━━━ DATASET CONTENT

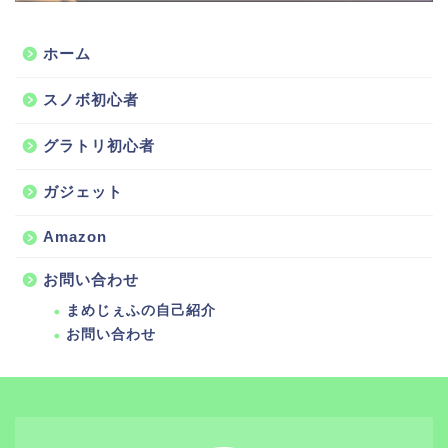
ホーム
スノボ初心者
グラトリ初心者
ガジェット
Amazon
お問い合わせ
まめじぇふの自己紹介
お問い合わせ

━━━━━━

DIRECTIVE - Write out every line of text in the data above verbatim, leaving the pictures out.

TASK ANSWER -
ホーム
スノボ初心者
グラトリ初心者
ガジェット
Amazon
お問い合わせ
まめじぇふの自己紹介
お問い合わせ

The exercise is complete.